Der Kläger hat aus seinem Vermögen 1.481,51 EUR an die Landeskasse zu zahlen.

Die Kosten des Beschwerdeverfahrens werden nicht erstattet.

Gründe

I.

1

Dem Kläger wurde auf seinen Antrag vom März 2014 durch Beschluss vom 16.7.2014 Prozesskostenhilfe ohne Festsetzung von Zahlungen bewilligt. Gegenstand war seine auf Rückgängigmachung eines Motorradkaufs gerichtete Rechtsverfolgung. Zur Finanzierung des Erwerbs hatte sich der Kläger einen Privatkredit der Sparkasse mit bestimmter Laufzeit einräumen lassen. Die Parteien einigten sich im Verlaufe des Rechtsstreits in einem am 4.8.2015 vom Gericht festgestellten Vergleich auf die Zahlung von 15.000 EUR durch den Beklagten an den Kläger Zug um Zug gegen Rückübereignung des Motorrades. Das Geld hat der Kläger zwischenzeitlich erhalten.

2

Die Rechtspflegerin kündigte daraufhin eine Änderung der Bewilligung und aus dem Vermögen des Klägers aufzubringenden Beträge an. Der Kläger berief sich dementgegen auf die Tilgung des Sparkassenkredites im Umfang restlicher 10.918,49 EUR sowie die Rückzahlung eines Darlehens seiner Großeltern für den Führerscheinerwerb in Höhe von 3.200 EUR.

3

Mit Beschluss vom 26.2.2016 hat die Rechtspflegerin aus dem durch die Rechtsverfolgung erlangten Betrag eine Zahlung von 5.002,77 EUR festgesetzt. Gegen diese, seinem Prozessbevollmächtigten am 2.3.2016 zugestellte Entscheidung wendet sich der Kläger mit der am 7.3.2016 eingegangenen sofortigen Beschwerde, der das Landgericht nicht abgeholfen hat.

Einträge eines Datensatzes
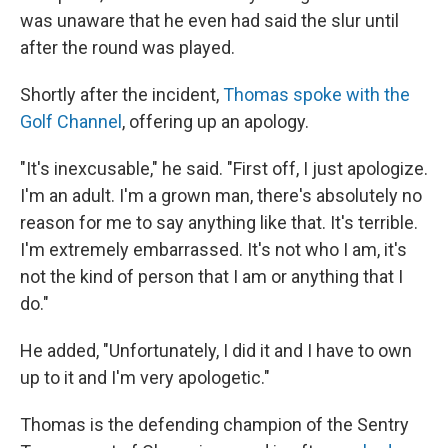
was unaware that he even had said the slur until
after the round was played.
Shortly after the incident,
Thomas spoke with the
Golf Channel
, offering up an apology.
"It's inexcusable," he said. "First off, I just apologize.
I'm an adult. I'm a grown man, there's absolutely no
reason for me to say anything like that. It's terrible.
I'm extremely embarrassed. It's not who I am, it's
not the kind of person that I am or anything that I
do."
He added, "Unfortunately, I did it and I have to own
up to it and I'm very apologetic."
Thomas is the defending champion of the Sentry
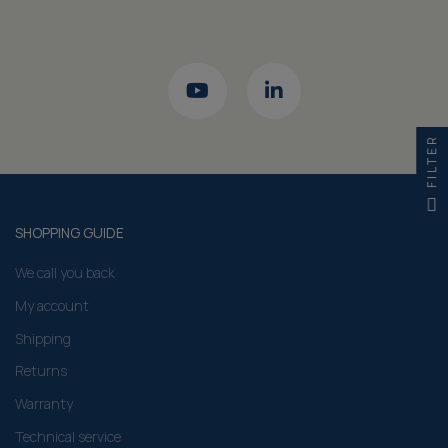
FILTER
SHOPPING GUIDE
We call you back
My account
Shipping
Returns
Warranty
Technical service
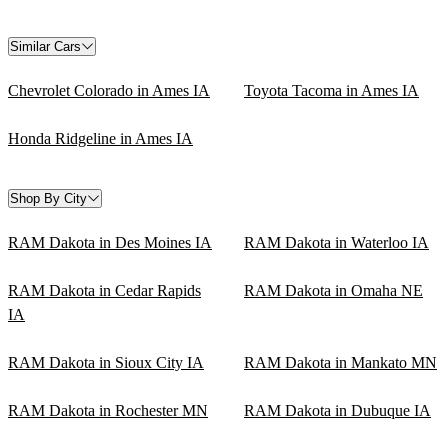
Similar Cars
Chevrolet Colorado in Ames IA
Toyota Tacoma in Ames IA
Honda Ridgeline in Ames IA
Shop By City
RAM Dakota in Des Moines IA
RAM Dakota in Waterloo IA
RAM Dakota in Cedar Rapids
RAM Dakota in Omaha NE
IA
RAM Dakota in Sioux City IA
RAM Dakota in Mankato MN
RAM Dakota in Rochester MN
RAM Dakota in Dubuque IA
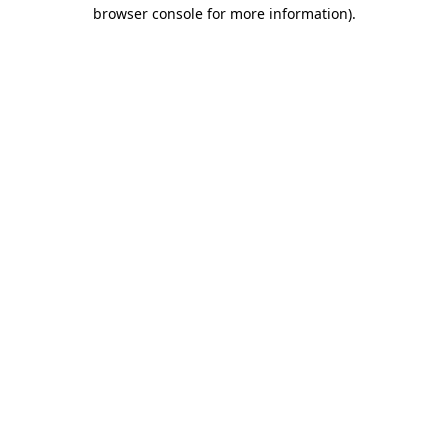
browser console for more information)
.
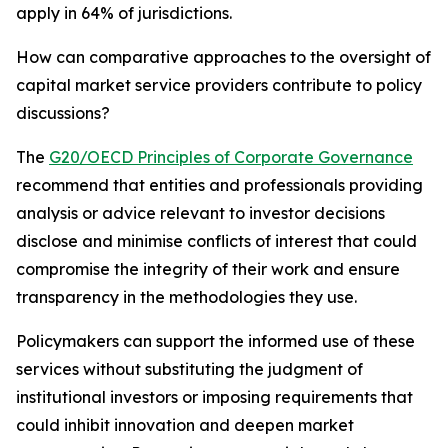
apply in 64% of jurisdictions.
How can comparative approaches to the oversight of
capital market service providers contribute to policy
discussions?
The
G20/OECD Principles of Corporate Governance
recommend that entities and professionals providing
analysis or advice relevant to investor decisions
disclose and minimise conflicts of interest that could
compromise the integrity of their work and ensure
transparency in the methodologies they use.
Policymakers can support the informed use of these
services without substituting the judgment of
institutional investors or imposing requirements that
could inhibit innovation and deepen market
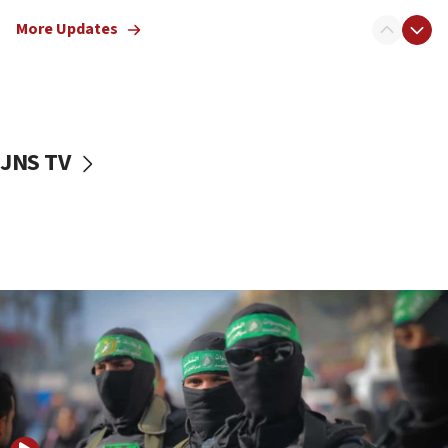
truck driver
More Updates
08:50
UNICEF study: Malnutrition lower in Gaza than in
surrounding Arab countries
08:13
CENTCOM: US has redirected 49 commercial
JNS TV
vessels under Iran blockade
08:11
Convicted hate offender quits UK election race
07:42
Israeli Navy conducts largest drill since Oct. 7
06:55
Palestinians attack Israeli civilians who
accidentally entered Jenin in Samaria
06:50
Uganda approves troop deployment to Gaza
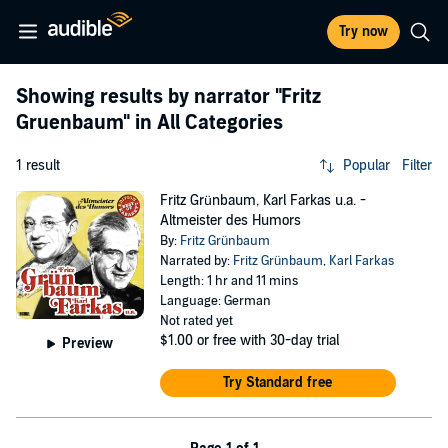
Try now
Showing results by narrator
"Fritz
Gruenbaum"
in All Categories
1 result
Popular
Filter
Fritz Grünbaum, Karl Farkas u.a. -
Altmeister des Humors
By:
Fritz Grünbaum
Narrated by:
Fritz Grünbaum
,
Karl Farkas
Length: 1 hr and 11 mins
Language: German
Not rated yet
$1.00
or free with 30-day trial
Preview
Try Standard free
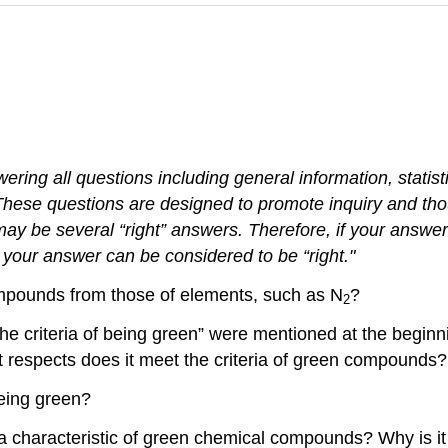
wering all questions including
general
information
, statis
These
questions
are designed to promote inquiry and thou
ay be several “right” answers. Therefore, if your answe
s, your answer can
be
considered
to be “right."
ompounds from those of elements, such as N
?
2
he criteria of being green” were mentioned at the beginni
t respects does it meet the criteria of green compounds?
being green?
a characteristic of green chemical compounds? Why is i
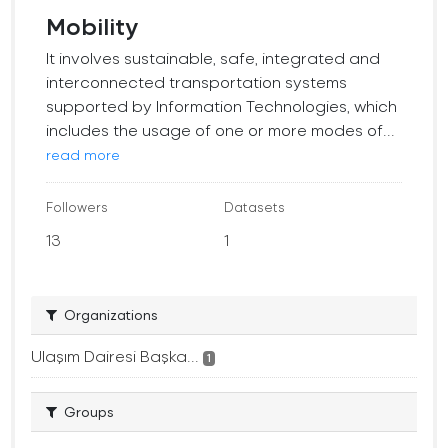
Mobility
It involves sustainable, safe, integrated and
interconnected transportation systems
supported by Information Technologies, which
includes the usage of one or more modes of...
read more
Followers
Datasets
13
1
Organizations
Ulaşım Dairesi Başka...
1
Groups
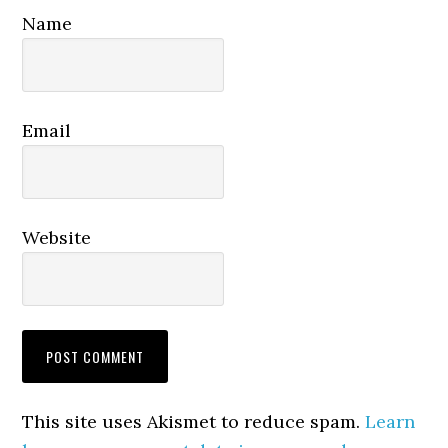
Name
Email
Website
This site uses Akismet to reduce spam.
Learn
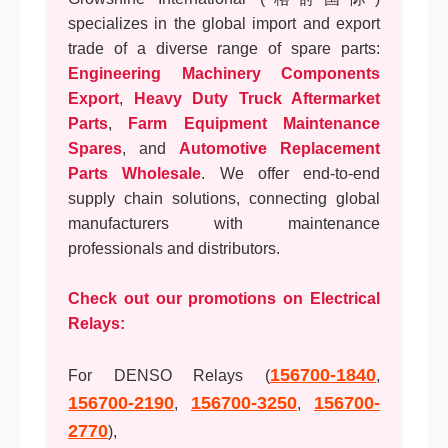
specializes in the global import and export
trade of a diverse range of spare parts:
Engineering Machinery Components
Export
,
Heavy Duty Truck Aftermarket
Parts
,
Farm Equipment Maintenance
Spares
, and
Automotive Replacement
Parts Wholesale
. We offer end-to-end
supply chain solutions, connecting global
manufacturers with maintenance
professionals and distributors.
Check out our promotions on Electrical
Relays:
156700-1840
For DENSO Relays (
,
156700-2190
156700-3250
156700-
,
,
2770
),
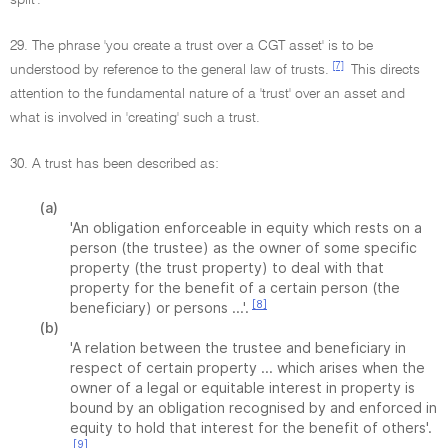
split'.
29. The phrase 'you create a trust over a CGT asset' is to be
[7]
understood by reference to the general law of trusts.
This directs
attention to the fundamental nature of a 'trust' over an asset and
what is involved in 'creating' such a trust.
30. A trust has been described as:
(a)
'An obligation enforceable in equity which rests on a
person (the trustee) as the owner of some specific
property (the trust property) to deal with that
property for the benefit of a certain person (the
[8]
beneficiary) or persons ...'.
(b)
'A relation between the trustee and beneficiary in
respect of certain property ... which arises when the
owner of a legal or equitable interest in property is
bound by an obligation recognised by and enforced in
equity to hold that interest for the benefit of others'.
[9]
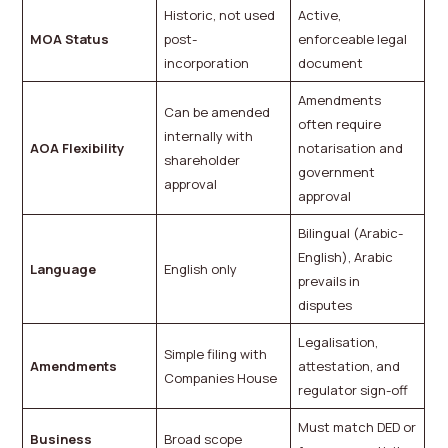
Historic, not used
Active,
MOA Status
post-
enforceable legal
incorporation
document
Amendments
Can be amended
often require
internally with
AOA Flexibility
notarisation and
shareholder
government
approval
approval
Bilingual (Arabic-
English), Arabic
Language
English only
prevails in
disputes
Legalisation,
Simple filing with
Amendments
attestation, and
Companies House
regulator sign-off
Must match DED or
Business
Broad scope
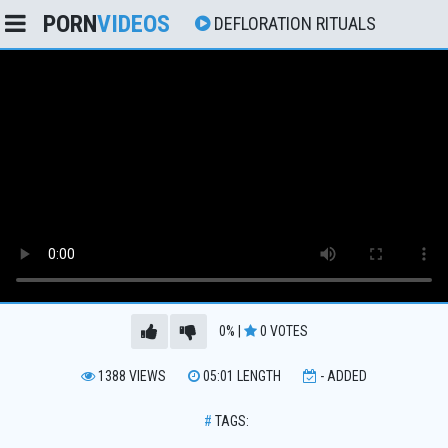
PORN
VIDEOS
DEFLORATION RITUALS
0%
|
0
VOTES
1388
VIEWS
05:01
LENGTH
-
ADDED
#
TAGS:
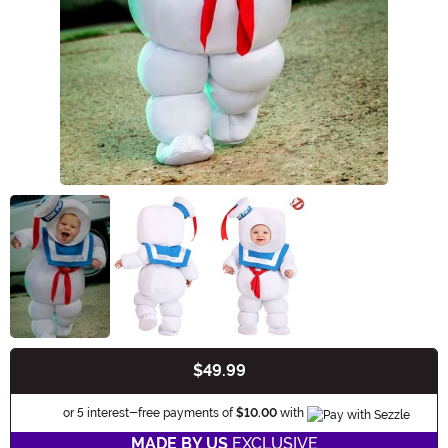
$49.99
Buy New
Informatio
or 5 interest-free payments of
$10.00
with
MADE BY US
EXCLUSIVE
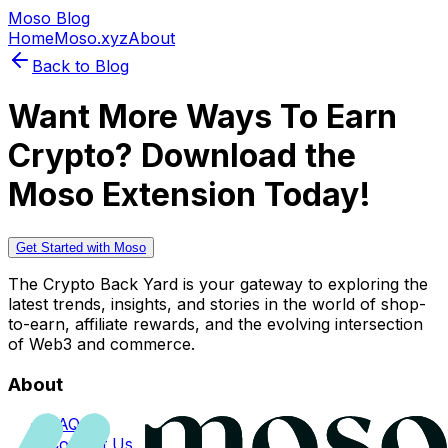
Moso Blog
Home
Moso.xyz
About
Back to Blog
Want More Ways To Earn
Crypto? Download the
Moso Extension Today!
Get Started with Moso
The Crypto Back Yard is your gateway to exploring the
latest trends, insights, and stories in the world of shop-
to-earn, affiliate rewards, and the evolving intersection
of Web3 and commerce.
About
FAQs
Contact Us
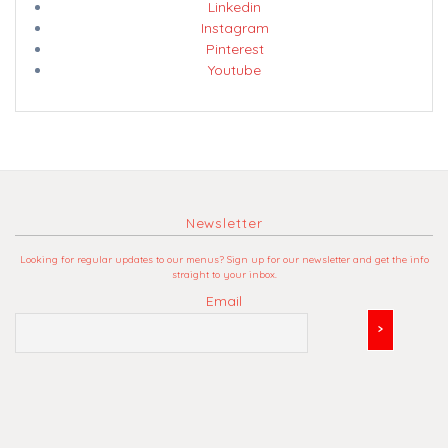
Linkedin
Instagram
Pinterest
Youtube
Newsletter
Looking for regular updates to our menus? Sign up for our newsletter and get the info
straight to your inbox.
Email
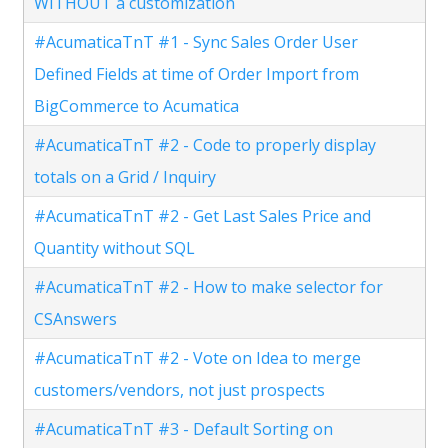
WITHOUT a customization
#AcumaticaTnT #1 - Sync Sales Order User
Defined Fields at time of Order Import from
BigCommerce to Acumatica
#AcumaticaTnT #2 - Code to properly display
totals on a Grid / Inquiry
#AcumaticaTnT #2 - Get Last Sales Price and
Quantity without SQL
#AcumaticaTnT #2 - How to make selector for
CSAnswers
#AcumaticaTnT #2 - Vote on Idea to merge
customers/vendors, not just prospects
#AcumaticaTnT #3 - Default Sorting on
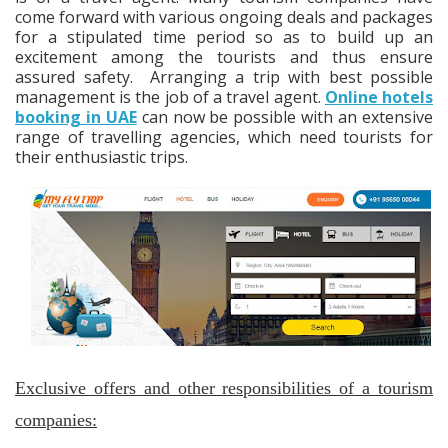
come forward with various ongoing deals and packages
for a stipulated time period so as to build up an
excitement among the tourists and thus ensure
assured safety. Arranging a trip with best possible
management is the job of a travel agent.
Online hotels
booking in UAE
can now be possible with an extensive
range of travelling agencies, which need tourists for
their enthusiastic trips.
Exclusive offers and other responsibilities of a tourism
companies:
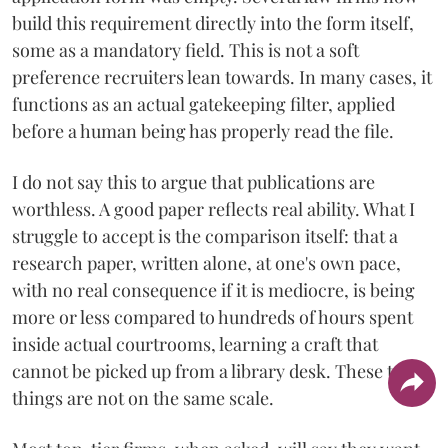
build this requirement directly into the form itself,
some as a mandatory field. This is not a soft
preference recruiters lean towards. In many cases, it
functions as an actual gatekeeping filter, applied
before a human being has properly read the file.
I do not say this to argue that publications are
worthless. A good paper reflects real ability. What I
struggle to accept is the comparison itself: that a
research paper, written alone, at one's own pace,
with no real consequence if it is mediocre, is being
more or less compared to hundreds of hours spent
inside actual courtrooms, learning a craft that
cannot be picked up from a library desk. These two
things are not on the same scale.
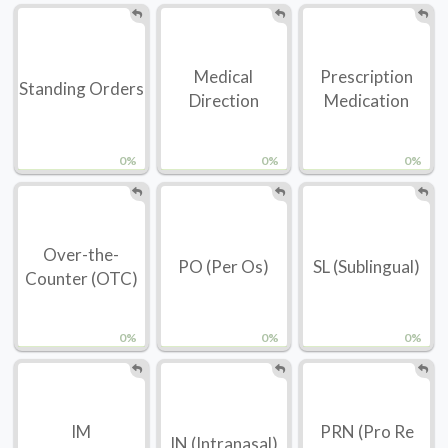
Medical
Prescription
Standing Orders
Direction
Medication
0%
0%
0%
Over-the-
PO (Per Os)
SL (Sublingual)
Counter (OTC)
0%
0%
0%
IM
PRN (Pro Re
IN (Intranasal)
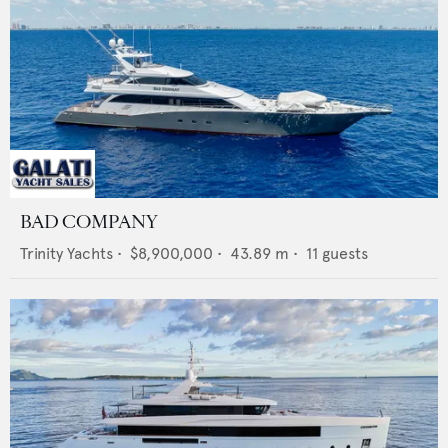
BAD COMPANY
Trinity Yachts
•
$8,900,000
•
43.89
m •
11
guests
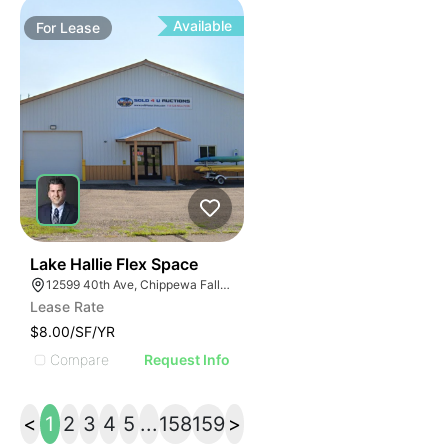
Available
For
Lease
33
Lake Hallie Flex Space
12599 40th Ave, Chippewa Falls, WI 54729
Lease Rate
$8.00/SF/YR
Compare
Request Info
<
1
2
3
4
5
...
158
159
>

#### AUFGABEN
- 1) Wie lautet der Satz „Das Geld hat der Kläger zwischenzeitlich erhalten.“ aus dem Textauszug zur Prozesskostenhilfe auf Englisch?
- 2) Stimmen die folgenden Aussagen mit dem Textauszug zur Prozesskostenhilfe überein? Antworte jeweils mit Ja oder Nein und zitiere die entscheidenden Worte.
(a) Die Prozesskostenhilfe wurde durch Beschluss vom 16.7.2014 bewilligt.
(b) Im Vergleich einigten sich die Parteien auf eine Zahlung von 20.000 EUR an den Kläger.
(c) Das Landgericht hat der sofortigen Beschwerde abgeholfen.
- 3) Führe den Textauszug zur Prozesskostenhilfe im Beschwerdeverfahren im Anschluss an seinen letzten Satz fort.

#### LÖSUNGEN
- 1) The plaintiff has since received the money.

- 2)
(a) Ja: „durch Beschluss vom 16.7.2014 Prozesskostenhilfe ohne Festsetzung von Zahlungen bewilligt“
(b) Nein: „auf die Zahlung von 15.000 EUR durch den Beklagten an den Kläger“
(c) Nein: „der das Landgericht nicht abgeholfen hat“

- 3)
II.

4

Die nach §§ 11 I; 20 I Nr. 4 Bst. c); 3 Nr. 3 Bst. a) RPflG und §§ 127 II S. 2, 3; 567 I Nr. 1; 569 I S. 1, 2, II ZPO zulässige und gemäß § 568 S. 1 ZPO von einem Mitglied des Beschwerdegerichts als Einzelrichter zu entscheidende sofortige Beschwerde des Klägers hat in der Sache zum Teil Erfolg. Die Rechtspflegerin hat zutreffend eine Zahlung aus dem vom Kläger durch die Rechtsverfolgung erlangten Vermögen festgesetzt, allerdings in einer dem Kläger nicht zuzumutenden Höhe (§§ 120 I S. 1, II; 115 III; 120a I S. 1, 4, III S. 1 ZPO i.V.m. § 40 EGZPO). Tatsächlich muss der Kläger nur 1.481,51 EUR einsetzen.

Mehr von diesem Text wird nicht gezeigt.